Point Of Sale For Google Android?
I'm always amused when personal and business interests intersect. I happened to be evaluating tablets for myself (because I'm a laggard and still don't have one) and came across an article that stated that Google's new Nexus 7 tablet might be a "boon for POS." As you might know, I've been writing about mobile POS for a while now, but thusfar the biggest name in the hardware game has been Apple.
Unfortunately, the article didn't really go into much detail on the why and how the Nexus 7 could be a boon for POS. I can assume a few things. The price point (sub-$300) is definitely right, as are the hardware specs (quad core processor, 2 GB RAM, etc.).
Regardless of whether that particular tablet really is ideal for POS, it got me thinking. I was just at RetailNOW and there wasn't much talk of POS on Android (although POS-X did reveal an Android-based POS terminal). All of the software vendors I met with had either iOS or Windows-based versions of their software. No Android. That got me wondering about Android as a development platform for POS. Is something wrong with Android? Too difficult? No support? Luckily, Will Atkinson, president of CAP Software, agreed to shed some light on the subject.
Monocello: What are the pros of coding for Android?
Atkinson: I think the pros are that it is open source and allows a lot of freedom and creativity for developers. It’s also turning out to be a widely accepted platform, at least at the consumer level, so there will be lots of devices, and support for those devices, out there.
Monocello: What are the cons of coding for Android?

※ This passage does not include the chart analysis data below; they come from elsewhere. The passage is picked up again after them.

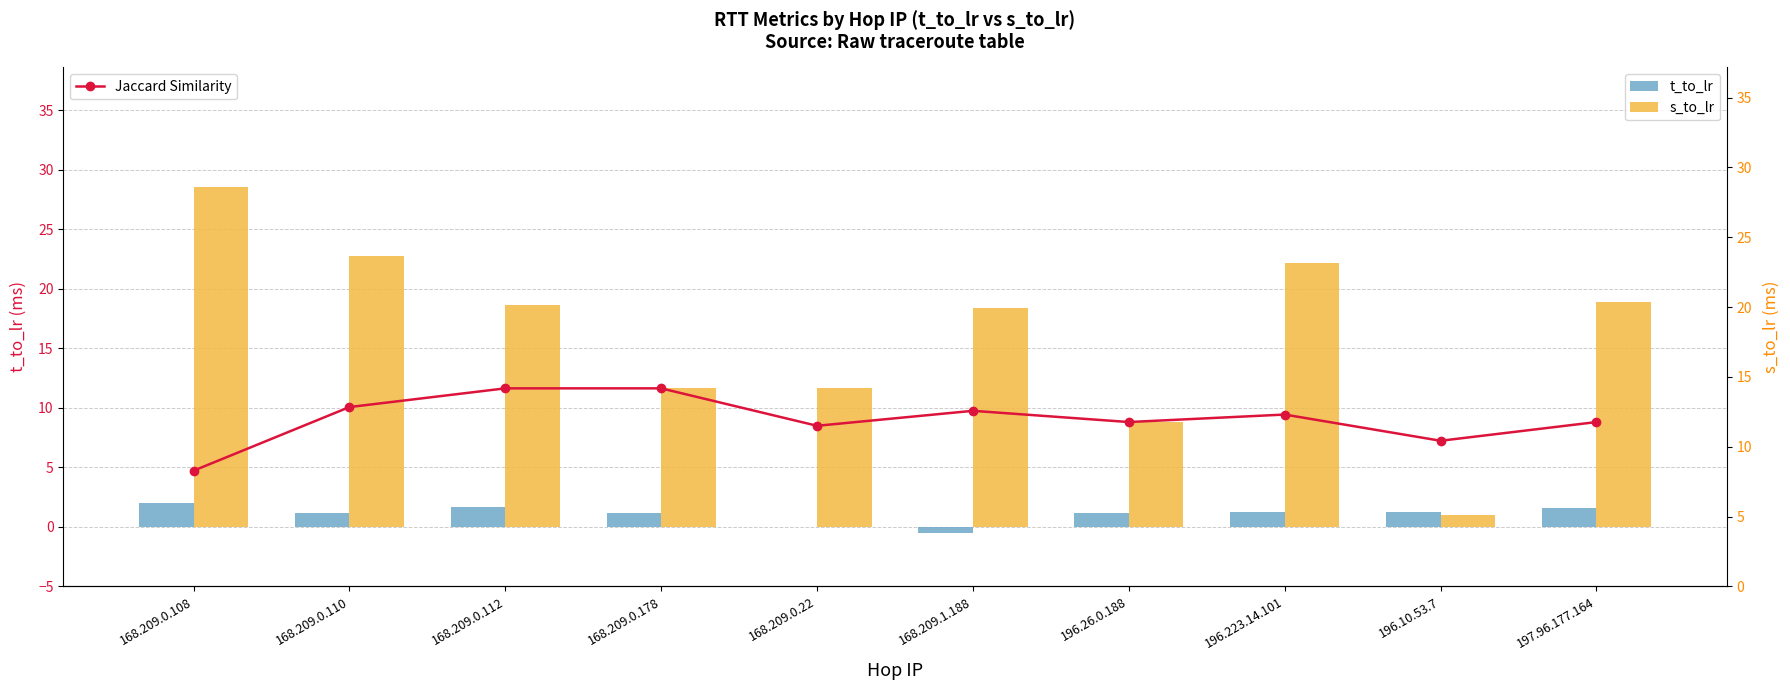

Between 197.96.177.164 and 168.209.1.188, which is larger?

168.209.1.188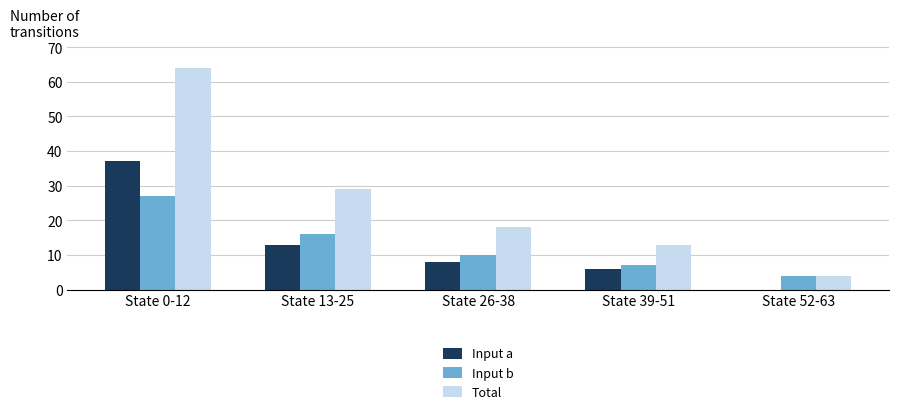

True or false: Total has a value of 34 at State 0-12.

False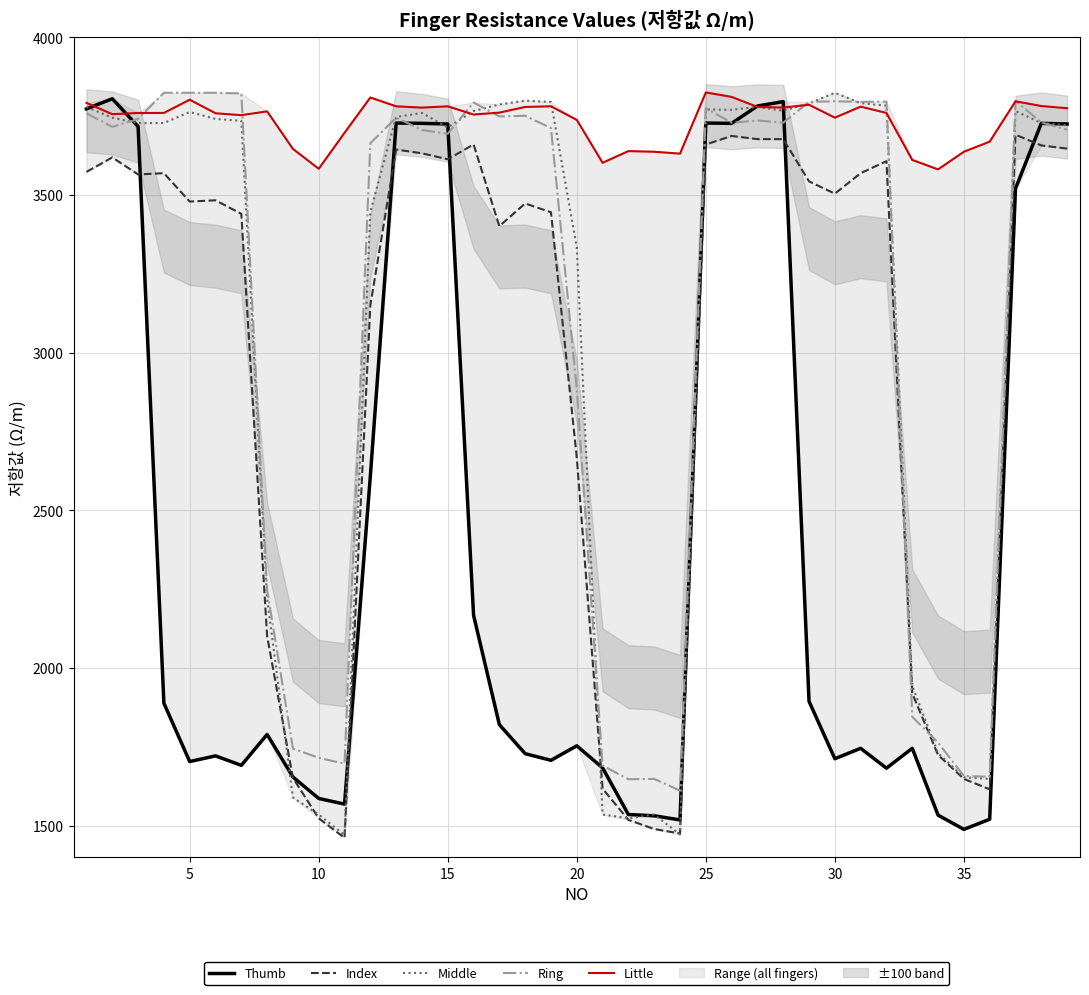

What is the minimum value for Index?

1461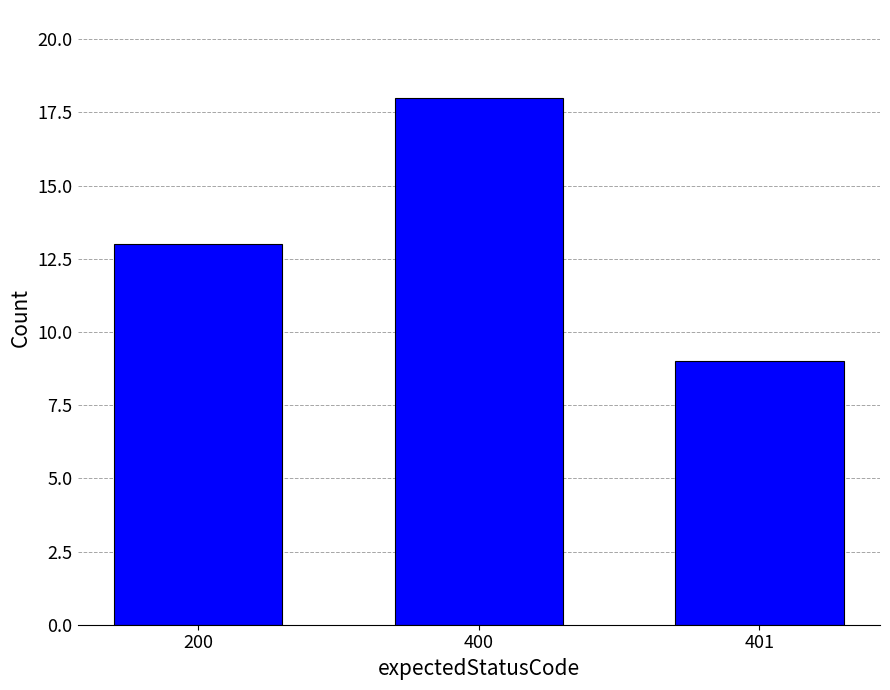

Reading left to right, what are all the values shown in this chart?

200=13	400=18	401=9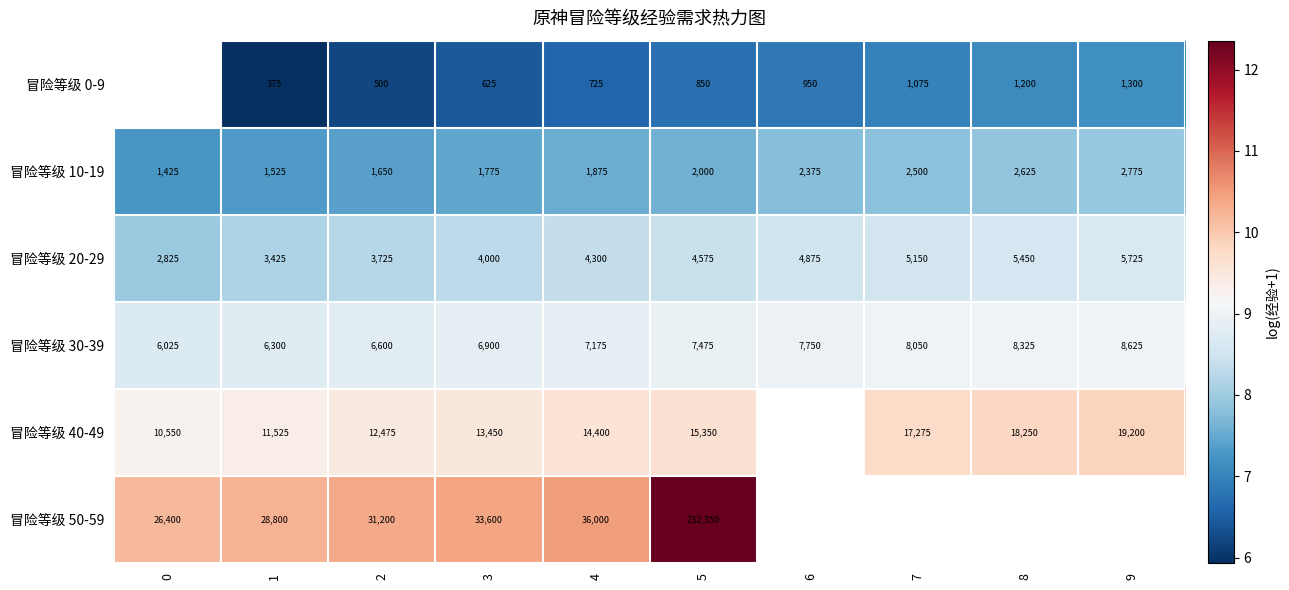

How many data points in 冒险等级 40-49 are above 9?

9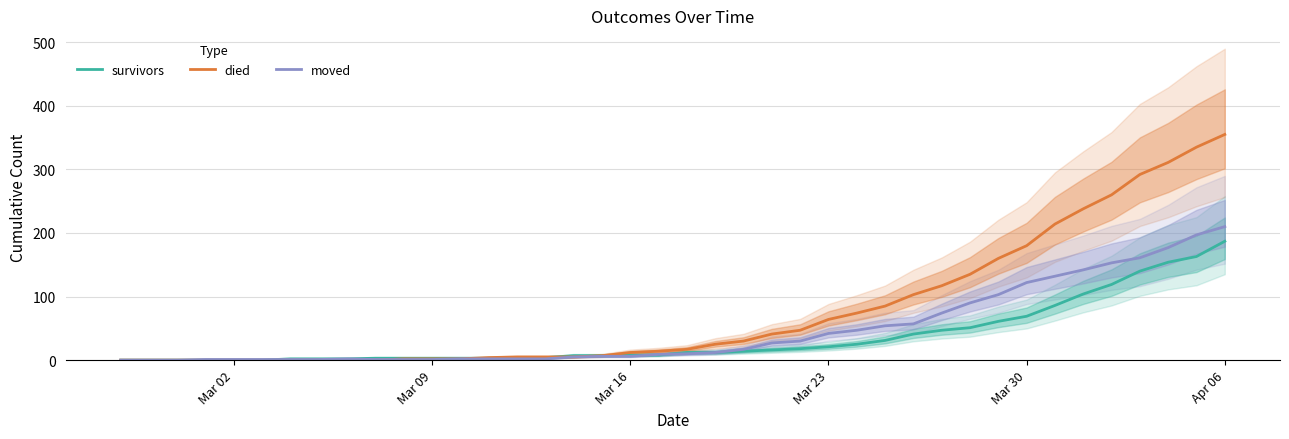

Is it true that moved equals 6 at Mar 16?

True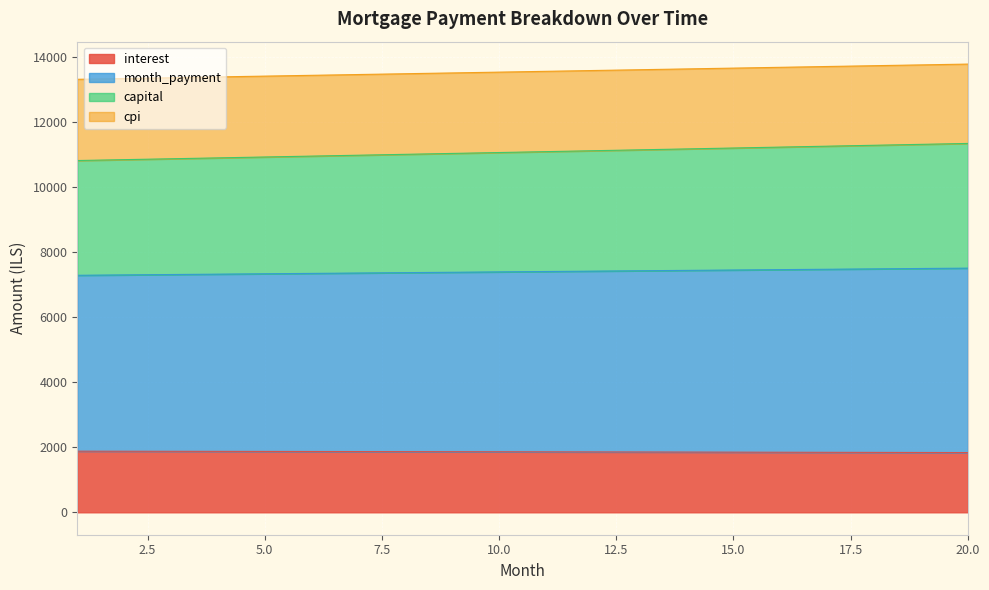

What is the highest value of the interest series?

1879.7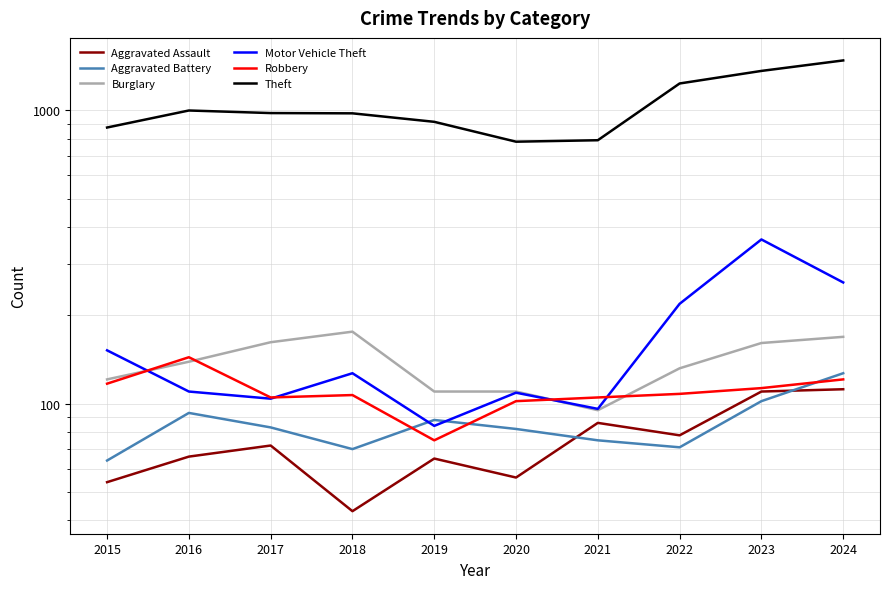

Where is the first local maximum for Aggravated Assault?

2017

Atkinson: It’s open source and subject to frequent updates/patches and it is difficult to control quality. That, and the new versions of the OS don’t always provide continuity or compatibility for software products, so it can be difficult to maintain.
Atkinson: Lots of devices, and more are on the way. There is a wide distribution network and lots of consumers are comfortable with it.
Monocello: What are the cons of producing an app for Android devices?
Atkinson: Lots of devices! You have to support various form factors, versions, etc. and there are not as many traditional POS companies developing peripheral devices that work with Android.
Monocello: What else can/should be known about Android devices and POS?
Atkinson: With the arrival of affordable Windows tablets, Android becomes a tougher proposition for commercial grade devices. If you have a killer app that needs to go out to consumers so they can interact with your merchants, then Android seems like a good option. But, if you’re trying to provide full POS functionality, it’s a more difficult task and the road ahead is less clear.